(Entries taken from a collection)
+-------+

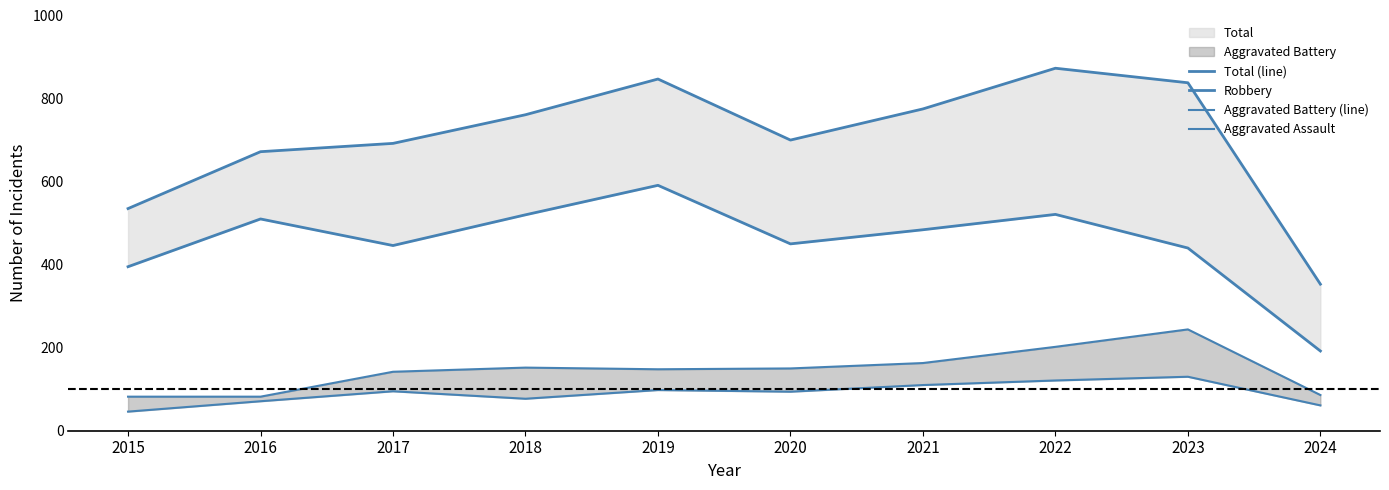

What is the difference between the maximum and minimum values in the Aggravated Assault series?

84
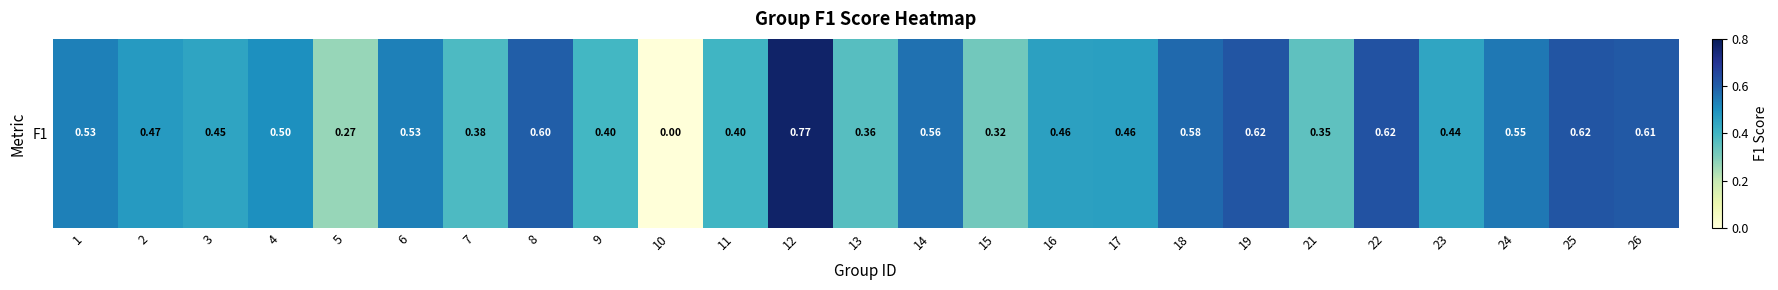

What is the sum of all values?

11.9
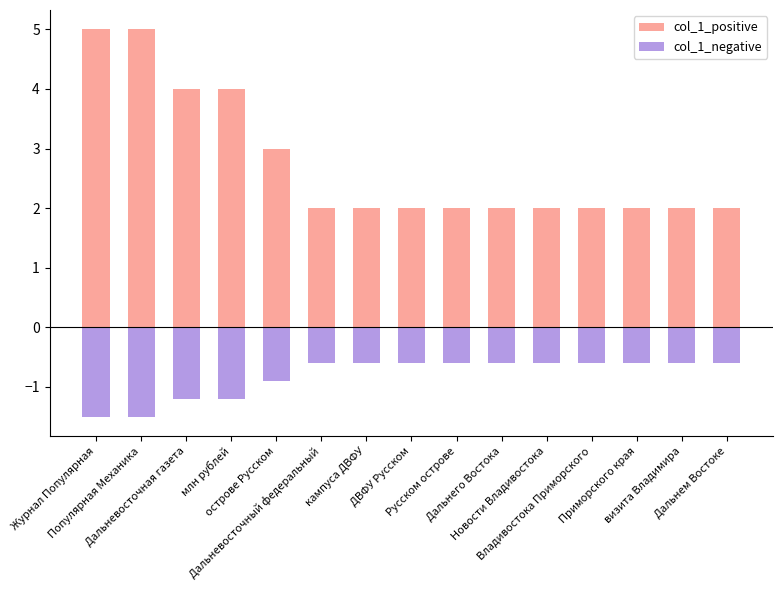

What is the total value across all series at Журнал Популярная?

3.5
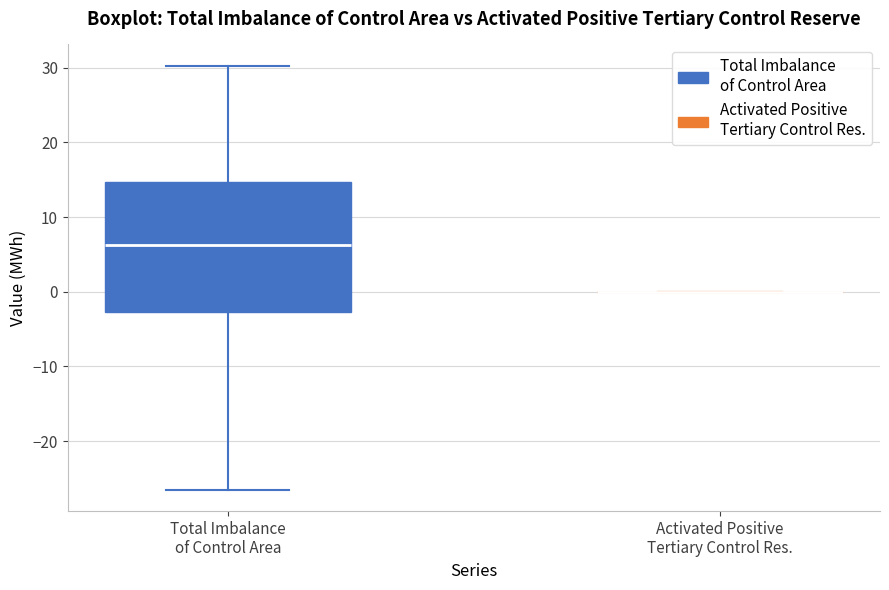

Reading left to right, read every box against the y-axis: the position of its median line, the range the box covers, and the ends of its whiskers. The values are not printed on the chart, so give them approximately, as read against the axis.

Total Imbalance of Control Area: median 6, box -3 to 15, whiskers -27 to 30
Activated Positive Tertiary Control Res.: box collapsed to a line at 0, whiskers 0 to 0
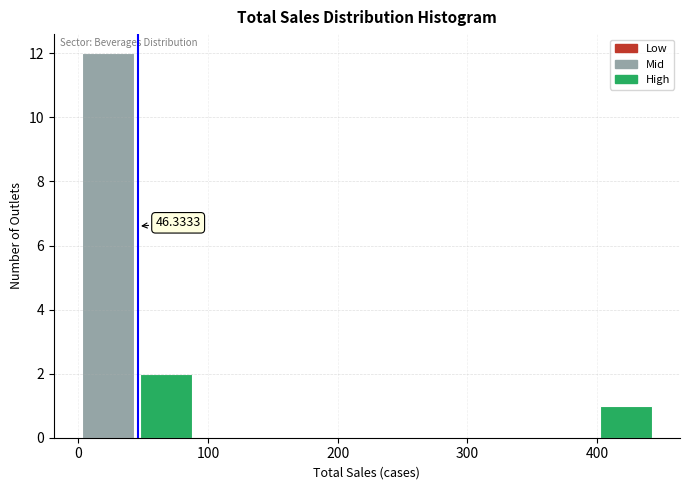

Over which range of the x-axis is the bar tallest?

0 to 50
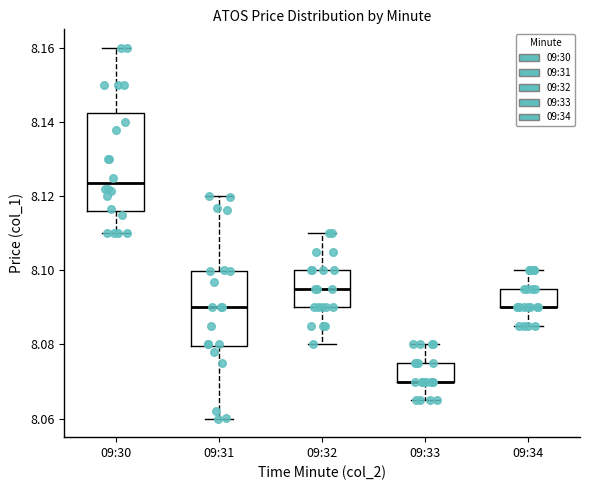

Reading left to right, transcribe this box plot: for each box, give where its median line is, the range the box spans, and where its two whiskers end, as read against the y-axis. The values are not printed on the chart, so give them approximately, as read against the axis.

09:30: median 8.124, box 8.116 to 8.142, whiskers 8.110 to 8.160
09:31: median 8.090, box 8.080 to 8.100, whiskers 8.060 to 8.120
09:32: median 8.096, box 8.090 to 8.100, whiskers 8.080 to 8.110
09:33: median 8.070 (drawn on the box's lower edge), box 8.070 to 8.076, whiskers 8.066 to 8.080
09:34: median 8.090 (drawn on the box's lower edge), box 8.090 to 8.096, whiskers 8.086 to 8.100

+-------+

-- EXERCISE --
Restate the rows starting with the line with "What is the sum of all values?" and going on through the end of the rows, substituting "vertical axis" for "y-axis" and leaving everything else unchanged. Omit the pictures from your answer.

-- RESULT OF THE TASK --
What is the sum of all values?

11.9

What is the total value across all series at Журнал Популярная?

3.5

Reading left to right, read every box against the vertical axis: the position of its median line, the range the box covers, and the ends of its whiskers. The values are not printed on the chart, so give them approximately, as read against the axis.

Total Imbalance of Control Area: median 6, box -3 to 15, whiskers -27 to 30
Activated Positive Tertiary Control Res.: box collapsed to a line at 0, whiskers 0 to 0

Over which range of the x-axis is the bar tallest?

0 to 50

Reading left to right, transcribe this box plot: for each box, give where its median line is, the range the box spans, and where its two whiskers end, as read against the vertical axis. The values are not printed on the chart, so give them approximately, as read against the axis.

09:30: median 8.124, box 8.116 to 8.142, whiskers 8.110 to 8.160
09:31: median 8.090, box 8.080 to 8.100, whiskers 8.060 to 8.120
09:32: median 8.096, box 8.090 to 8.100, whiskers 8.080 to 8.110
09:33: median 8.070 (drawn on the box's lower edge), box 8.070 to 8.076, whiskers 8.066 to 8.080
09:34: median 8.090 (drawn on the box's lower edge), box 8.090 to 8.096, whiskers 8.086 to 8.100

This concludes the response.